La razón principal no es la inversión: la nota señala que Meta, Amazon, Microsoft y Google planean gastar más de 650.000 millones de dólares en infraestructura este año, pero la limitación es energética y de cadena de suministro. Según Bloomberg, muchos proyectos se encuentran atascados porque la red eléctrica y el suministro de componentes críticos no pueden garantizar la energía estable y la entregabilidad en plazo. Además, fabricantes de baterías como Panasonic reportaron que su producción anual ya estaba vendida, lo que tensiona el suministro de paquetes para respaldo, según la misma nota.

El cuello de botella se alimenta de dos drivers concretos. Por un lado, la demanda eléctrica que requieren los entrenamientos masivos. Por otro, la escasez de equipos como transformadores y grandes baterías para picos. Wood Mackenzie advierte que la electrificación con renovables cubre capacidad base, pero no siempre los picos de carga, y que la dependencia de importaciones complica los plazos, según el análisis citado por la nota.

La tiranía del 24/7 y el cuello de botella energético

La industria funciona bajo lo que la nota llama la “tiranía del 24/7”: modelos que requieren energía constante y picos bruscos durante los entrenamientos. De acuerdo con la nota, se proyecta que el consumo energético de los centros de datos aumentará un 175% de aquí a 2030, lo que implica redoblar planificación y reservas. Además, las emisiones corporativas relacionadas con la operación crecieron en los últimos años: la nota indica que las emisiones de Google subieron un 48% y las de Microsoft un 31% en el último lustro, según los informes que cita.

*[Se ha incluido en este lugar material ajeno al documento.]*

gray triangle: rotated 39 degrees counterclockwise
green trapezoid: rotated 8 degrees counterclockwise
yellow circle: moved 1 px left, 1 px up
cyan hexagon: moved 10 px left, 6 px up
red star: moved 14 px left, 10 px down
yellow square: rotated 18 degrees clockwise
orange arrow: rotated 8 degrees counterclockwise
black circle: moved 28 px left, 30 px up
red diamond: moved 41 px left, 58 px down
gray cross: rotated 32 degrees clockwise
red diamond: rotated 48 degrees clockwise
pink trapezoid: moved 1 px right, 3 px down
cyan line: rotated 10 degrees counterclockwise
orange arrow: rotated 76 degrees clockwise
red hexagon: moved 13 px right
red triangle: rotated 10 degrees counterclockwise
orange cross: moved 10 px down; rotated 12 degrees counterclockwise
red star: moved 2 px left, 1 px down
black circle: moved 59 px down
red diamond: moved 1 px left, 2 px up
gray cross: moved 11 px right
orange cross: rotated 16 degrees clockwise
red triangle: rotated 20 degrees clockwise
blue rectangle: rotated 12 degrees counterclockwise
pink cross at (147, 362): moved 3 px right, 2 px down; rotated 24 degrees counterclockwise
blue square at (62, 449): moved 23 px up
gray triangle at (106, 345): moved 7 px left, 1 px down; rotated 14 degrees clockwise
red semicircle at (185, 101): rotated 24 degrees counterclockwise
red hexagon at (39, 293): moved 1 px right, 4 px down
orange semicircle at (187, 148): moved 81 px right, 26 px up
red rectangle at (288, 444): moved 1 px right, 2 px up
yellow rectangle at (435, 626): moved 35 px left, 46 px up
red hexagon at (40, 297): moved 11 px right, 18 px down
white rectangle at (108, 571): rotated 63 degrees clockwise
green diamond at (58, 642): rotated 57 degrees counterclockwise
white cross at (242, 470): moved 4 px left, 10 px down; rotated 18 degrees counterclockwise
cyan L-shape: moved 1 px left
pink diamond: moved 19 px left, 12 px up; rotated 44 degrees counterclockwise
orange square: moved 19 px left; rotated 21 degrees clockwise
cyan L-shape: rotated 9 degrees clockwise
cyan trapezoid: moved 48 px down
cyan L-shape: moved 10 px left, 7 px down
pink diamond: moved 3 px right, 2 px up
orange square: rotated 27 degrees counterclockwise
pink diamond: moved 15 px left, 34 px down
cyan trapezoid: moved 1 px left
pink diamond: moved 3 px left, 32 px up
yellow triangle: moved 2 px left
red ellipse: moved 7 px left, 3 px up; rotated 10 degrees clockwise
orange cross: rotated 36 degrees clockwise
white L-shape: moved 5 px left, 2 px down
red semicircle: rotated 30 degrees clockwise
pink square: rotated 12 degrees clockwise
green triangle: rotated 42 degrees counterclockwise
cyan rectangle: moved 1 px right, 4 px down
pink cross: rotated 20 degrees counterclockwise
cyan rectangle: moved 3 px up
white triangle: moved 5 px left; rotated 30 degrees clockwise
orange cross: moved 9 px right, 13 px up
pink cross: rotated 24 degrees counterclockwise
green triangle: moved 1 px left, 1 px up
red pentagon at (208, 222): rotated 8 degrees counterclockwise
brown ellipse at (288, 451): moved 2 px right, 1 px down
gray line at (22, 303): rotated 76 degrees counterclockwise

En términos concretos, Wood Mackenzie estima que los centros de datos en EE. UU. podrían demandar hasta 12 GW en 2026, más energía que la consumen diez millones de hogares estadounidenses, lo que demuestra la magnitud del desafío. Esos picos obligan a recurrir a soluciones rápidas como gas y carbón en momentos críticos, lo que complica metas de net zero y explica parte de los retrasos en proyectos que no encuentran soporte energético fiable.

¿Qué significa esto para la carrera global de la IA?

El retraso de infraestructura tiene un efecto cascada en la competencia entre Estados Unidos y China. La nota subraya que, aunque las empresas estadounidenses están invirtiendo miles de millones, dependen de componentes y baterías que hoy lidera la industria china. Wood Mackenzie y analistas citados por Bloomberg advierten que la falta de suministros empuja a los hiperescaladores a buscar alternativas y hasta producción fuera de EE. UU.

La paradoja geopolítica queda clara: las empresas tecnológicas occidentales quieren acelerar pero topan con una cadena de valor global fragmentada. Jensen Huang, CEO de NVIDIA, citado en la nota, pidió pragmatismo para aprovechar lo que China puede ofrecer. Mientras tanto, la posible salida a bolsa de gigantes como Anthropic u OpenAI añade presión de calendario y costes, lo que puede llevar a decisiones improvisadas si la infraestructura no acompaña.

¿Cómo impacta esto en el mercado argentino y qué deberíamos exigir?

Para América Latina y la Argentina esto trae dos lecciones inmediatas. Primero, si la infraestructura estadounidense se retrasa, los proveedores cloud pueden priorizar clientes locales o regiones con oferta energética disponible, lo que puede subir precios o latencias para empresas argentinas que dependen de servicios en la nube. Segundo, es una oportunidad para planificar: la expansión de renovables y la integración de almacenamiento local podrían atraer proyectos, pero solo si existen incentivos claros y planificación energética.

Desde nuestra perspectiva editorial, apoyamos la expansión responsable de infraestructura de IA pero exigimos condiciones mínimas: métricas públicas sobre consumo y emisiones, documentación técnica en español para equipos y servicios, y marcos de gobernanza que incluyan revisión humana de decisiones críticas. Sin esas garantías, la carrera por centros de datos puede acelerar la tecnología, pero dejar atrás transparencia, sostenibilidad y control público.